IE 11 is not supported. For an optimal experience visit our site on another browser.

Homeowners at odd with their insurers

Victims of Hurricane Katrina are at odds with their insurance companies, who claim most of the damage was caused by flooding and is not covered by their homeowners' policies. NBC's Anne Thompson reports.

On Moonraker Drive in devastated Slidell, homeowners lives are at the curb and their tempers are short as insurance adjusters classify the vast majority of losses as flood damage — not hurricane or wind damage.

“Got 145-mile per hour winds pushing water off the lake knocking all those camps down into my house,” says Slidell resident Steve Scholl, “and you are gonna call that flood? What came first, the chicken or the egg?”

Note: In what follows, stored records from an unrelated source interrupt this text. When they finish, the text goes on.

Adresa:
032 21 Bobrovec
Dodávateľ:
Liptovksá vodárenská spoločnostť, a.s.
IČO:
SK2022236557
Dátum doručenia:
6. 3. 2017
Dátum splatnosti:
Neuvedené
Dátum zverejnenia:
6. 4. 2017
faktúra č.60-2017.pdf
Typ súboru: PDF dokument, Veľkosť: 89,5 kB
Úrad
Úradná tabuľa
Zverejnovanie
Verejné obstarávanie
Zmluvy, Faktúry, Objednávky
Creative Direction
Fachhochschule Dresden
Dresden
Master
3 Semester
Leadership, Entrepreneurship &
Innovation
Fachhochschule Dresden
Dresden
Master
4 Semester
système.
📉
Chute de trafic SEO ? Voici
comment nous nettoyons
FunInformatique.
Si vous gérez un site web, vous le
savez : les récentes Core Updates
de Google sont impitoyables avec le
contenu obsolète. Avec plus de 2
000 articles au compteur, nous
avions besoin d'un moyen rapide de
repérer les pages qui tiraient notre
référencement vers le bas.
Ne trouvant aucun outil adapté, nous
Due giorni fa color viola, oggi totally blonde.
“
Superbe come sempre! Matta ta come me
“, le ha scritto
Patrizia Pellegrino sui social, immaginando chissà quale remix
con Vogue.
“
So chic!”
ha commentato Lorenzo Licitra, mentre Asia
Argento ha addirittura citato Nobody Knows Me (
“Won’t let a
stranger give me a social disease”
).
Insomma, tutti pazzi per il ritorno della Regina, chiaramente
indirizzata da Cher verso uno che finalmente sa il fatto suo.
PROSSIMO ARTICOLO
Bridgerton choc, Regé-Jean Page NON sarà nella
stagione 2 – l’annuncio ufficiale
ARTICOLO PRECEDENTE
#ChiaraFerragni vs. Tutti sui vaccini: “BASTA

Generally, flood damage is not covered by homeowners' policies. Instead, you must have flood insurance — a federal program that covers only up to $250,000 in damage, no matter how extensive the destruction.

The storm surge from Lake Pontchartrain, whipped up by Katrina, put a neighbor's hot tub and boat in Warren Willoz's back yard. He hopes his $150,000 flood policy covers the damage done to his $275,000 house. But already there are issues.

“They said they'll only cover the bottom cabinets but not the top,” says Willoz, “because the water didn't get up high enough to damage the top.”

Such frustrations echo along the Gulf Coast.

Mississippi Attorney General Jim Hood and several private attorneys are suing several insurance companies including State Farm and Allstate to force them to pick up more of the tab.

The industry blasts those suits as politics, arguing the federal government stepped in decades ago because such potentially huge losses were too expensive for private insurers to cover.

“When you write a fire insurance policy,” explains Joseph Annotti with the Property Casualty Insurers Association of America, “you don’t expect the entire city to burn down in a day. Flood has potential catastrophic losses.”

But whether it's politics or policy, for these homeowners, any shortfall is too painful.

It's the aftershock Willoz didn't expect. “This is too hard to go through,” he says.

And yet, Willoz is one of the lucky ones — one of the just 46 percent of homeowners in the New Orleans area who have some flood insurance.